2) how to put boundary condition correctly to represent bearings and prevent body motion

thanks for your help

[Aniket Chavan]

sentenza,

ANSYS Employees do not have access to attached files. Can you insert the image inline of your post? 

[sentenza]

done, thanks

[peteroznewman]

ANSYS Mechanical has a connection called Bearing. See this post.

You need more than two Bearings to have a Static Structural solution.  Two bearings only take away 4 DOF, you have to remove two more DOF, axial position and axial rotation.  See this post.

If you model the shaft and the rotor, you can apply pressure to the rotor and use contact between the shaft and the rotor. If you want a simplified model, split the shaft at the ends of the rotor, suppress the rotor, and apply two forces to the shaft at the split line to represent the pressure on the rotor.

[sentenza]

thanks for the suggestion, i will give a look. What about question number 1? I want to transfer the pressure to the shaft and avoid bending of the shaft where the rotor is positioned. I was thinking to slice the shaft in design modeler and consider the middle part as a rigid body: the ploblem is that in that way i can't insert a load on that part. Any other idea?

[peteroznewman]

How is the shaft assembled into the rotor?  Is there clearance? Is there some kind of shim at each end to take up the clearance?  If so, then it is reasonable to assume that the shaft can bend within the available clearance. In that case, the method of splitting the shaft at each end of the rotor and applying the total force from the rotor onto those two split faces seems reasonable.

If the rotor is a close press fit with the shaft and there is no clearance, then include the pipe section of the rotor and bond it to the shaft to increase the stiffness.
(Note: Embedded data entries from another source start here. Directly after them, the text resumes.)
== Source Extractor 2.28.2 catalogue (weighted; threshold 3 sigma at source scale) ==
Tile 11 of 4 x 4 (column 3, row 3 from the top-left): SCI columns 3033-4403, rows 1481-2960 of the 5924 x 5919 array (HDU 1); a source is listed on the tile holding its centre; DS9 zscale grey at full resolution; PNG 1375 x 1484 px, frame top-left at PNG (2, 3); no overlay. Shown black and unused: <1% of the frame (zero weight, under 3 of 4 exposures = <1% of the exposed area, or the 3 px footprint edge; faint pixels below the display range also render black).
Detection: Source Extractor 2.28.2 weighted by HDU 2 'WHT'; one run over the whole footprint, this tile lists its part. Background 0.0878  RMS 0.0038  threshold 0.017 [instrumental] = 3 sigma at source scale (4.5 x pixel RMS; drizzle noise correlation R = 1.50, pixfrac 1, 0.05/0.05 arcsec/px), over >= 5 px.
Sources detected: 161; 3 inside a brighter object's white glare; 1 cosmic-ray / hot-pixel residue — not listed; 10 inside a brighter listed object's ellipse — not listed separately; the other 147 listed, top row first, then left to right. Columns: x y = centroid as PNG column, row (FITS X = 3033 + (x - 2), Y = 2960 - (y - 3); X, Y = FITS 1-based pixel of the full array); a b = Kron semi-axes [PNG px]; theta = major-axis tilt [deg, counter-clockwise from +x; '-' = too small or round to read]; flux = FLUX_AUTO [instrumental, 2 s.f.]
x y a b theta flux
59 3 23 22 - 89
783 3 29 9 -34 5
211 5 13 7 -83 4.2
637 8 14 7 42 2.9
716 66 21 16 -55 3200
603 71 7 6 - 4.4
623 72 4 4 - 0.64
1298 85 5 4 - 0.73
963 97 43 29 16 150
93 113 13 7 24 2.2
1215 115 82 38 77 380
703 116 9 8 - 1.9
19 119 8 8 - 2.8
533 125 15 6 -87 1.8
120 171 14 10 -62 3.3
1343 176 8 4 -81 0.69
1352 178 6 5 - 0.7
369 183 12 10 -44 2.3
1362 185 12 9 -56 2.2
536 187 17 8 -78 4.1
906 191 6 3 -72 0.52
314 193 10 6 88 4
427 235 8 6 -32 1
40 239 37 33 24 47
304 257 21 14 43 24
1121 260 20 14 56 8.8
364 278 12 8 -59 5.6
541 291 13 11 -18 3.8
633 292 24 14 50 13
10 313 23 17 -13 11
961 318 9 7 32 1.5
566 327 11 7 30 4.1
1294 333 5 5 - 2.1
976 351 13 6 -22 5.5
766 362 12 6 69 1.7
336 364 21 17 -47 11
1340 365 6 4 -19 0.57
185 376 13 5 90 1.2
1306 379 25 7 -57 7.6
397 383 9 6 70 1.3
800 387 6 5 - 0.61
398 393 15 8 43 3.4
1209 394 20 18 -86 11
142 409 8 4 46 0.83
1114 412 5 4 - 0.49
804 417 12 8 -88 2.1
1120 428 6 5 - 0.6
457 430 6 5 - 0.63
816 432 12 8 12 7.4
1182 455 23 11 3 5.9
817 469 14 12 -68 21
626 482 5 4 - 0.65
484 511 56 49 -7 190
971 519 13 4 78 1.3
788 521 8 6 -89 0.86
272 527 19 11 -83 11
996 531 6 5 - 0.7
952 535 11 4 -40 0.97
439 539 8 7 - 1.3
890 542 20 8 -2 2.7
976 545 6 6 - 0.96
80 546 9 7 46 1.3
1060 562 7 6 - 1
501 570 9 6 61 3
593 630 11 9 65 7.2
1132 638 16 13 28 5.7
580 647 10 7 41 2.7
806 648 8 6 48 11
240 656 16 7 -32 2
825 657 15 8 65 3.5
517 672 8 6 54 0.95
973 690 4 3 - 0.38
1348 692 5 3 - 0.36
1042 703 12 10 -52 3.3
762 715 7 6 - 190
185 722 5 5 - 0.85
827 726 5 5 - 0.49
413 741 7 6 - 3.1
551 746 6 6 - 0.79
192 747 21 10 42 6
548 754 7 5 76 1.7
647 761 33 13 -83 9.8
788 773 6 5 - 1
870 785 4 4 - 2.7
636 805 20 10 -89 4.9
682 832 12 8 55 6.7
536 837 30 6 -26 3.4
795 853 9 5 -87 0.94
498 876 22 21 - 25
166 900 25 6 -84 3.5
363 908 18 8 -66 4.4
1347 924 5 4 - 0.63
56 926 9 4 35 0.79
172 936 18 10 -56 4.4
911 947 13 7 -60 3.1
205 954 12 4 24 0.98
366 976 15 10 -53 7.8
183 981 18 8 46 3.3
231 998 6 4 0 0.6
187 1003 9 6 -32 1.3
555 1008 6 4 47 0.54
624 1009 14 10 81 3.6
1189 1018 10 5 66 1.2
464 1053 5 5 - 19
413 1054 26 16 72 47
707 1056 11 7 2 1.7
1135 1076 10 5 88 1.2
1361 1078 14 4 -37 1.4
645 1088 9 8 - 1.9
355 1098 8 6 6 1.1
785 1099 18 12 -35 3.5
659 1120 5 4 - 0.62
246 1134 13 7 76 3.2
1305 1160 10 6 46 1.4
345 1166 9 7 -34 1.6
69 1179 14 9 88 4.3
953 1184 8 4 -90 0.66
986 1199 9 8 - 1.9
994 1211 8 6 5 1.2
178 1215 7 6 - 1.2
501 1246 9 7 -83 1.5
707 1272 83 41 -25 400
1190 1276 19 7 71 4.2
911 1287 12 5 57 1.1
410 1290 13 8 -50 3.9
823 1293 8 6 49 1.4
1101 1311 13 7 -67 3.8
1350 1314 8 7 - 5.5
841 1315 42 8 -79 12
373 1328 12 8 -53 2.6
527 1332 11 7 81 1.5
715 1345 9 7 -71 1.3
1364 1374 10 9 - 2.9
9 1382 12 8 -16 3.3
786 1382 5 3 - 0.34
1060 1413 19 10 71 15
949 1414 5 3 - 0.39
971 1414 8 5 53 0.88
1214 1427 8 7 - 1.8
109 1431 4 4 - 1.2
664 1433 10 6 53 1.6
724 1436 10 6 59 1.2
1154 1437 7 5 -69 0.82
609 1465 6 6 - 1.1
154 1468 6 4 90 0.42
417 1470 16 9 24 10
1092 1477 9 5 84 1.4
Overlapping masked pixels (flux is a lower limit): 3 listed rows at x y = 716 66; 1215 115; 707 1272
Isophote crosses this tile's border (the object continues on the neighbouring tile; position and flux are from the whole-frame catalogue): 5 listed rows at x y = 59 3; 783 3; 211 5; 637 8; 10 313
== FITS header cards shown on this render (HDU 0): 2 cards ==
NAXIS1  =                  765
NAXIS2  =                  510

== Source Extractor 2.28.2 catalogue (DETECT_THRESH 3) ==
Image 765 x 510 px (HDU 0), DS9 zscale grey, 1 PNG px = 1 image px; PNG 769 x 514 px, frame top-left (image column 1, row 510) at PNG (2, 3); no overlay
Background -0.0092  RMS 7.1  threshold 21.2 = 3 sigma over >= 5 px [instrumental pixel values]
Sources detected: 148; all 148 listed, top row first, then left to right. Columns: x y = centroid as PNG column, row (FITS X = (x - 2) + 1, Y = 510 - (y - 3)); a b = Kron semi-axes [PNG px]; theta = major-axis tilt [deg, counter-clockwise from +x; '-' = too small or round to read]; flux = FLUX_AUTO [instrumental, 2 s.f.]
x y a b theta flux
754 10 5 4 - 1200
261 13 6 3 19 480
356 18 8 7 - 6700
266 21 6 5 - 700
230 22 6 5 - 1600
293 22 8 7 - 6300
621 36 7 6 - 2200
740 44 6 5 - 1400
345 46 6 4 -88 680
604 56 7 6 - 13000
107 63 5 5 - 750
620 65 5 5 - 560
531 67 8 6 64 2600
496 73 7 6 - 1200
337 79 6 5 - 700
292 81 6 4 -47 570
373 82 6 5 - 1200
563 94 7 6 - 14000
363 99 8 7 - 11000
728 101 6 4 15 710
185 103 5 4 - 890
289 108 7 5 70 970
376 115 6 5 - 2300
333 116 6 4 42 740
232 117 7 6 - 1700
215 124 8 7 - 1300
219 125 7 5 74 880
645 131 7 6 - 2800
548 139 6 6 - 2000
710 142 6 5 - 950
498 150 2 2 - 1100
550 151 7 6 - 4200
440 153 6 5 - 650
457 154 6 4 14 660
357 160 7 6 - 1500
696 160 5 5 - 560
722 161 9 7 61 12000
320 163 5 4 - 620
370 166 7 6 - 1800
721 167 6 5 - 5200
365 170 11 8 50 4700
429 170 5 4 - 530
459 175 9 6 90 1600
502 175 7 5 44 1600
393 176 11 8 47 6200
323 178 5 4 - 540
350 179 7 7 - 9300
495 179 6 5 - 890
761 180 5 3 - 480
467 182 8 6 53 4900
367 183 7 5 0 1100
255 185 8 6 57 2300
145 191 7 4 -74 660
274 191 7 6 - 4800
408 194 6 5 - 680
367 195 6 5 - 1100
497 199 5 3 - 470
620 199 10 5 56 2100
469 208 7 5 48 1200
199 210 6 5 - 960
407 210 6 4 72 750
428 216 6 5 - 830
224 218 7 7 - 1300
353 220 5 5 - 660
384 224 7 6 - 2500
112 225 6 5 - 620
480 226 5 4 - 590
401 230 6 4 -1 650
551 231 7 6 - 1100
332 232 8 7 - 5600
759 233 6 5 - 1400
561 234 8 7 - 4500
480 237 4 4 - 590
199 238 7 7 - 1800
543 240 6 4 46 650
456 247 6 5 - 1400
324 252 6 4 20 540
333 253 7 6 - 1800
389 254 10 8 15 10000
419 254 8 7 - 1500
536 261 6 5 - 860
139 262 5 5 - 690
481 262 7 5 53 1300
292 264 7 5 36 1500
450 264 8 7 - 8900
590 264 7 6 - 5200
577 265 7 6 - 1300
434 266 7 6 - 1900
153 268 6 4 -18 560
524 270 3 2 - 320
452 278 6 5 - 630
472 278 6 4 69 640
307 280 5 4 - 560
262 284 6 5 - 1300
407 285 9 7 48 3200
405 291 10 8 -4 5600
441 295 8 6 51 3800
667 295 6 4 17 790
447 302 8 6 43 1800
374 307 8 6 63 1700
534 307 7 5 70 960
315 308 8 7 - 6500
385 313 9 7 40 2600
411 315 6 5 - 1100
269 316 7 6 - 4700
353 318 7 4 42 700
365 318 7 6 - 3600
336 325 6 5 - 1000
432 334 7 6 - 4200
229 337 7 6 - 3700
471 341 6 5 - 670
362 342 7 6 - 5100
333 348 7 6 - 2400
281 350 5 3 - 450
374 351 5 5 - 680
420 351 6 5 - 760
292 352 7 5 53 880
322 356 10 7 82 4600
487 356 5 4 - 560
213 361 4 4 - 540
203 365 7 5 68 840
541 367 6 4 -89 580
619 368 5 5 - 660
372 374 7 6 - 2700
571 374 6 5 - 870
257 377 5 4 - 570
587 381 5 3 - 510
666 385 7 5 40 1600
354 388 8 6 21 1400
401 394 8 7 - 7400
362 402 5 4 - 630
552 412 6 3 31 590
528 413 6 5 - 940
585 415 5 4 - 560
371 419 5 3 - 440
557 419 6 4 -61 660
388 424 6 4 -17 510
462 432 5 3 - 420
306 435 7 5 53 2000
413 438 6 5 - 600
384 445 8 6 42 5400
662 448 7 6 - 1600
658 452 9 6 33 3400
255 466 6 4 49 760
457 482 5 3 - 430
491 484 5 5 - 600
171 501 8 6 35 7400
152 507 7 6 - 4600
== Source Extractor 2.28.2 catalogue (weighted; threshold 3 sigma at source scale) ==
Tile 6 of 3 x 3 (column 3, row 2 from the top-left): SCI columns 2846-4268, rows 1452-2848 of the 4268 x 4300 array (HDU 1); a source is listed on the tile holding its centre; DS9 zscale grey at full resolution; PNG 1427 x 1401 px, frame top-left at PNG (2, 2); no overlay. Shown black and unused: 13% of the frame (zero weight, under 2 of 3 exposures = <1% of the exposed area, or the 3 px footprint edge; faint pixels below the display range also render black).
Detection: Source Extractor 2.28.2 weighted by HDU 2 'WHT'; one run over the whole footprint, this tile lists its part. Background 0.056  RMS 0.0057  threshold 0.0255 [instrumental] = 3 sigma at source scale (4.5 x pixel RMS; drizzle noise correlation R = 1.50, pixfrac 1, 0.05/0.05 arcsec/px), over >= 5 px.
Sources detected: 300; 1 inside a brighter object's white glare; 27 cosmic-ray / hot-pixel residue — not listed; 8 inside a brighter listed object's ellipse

If you have a cylindrical face, Mechanical provides a Bearing Load. This load provides a way to define a vector for the direction of loading. It then applies that loading to the compression side of the cylinder only, and does so using a cosine function so the highest force is at the center of the cylinder, and the force falls off to zero at the sides of cylinder, 90 degrees away from the center. The total force, integrated around the cylinder, equals the force entered into the Magnitude field.

[sentenza]

Hi Peter, the shaft is press fitted in the rotor with no clearance. I tried to put a remote force on the middle surface equal to max pressure force and set the behavior to rigid. It seems to me i have a good result. Can be a solution?

[peteroznewman]

That sounds reasonable.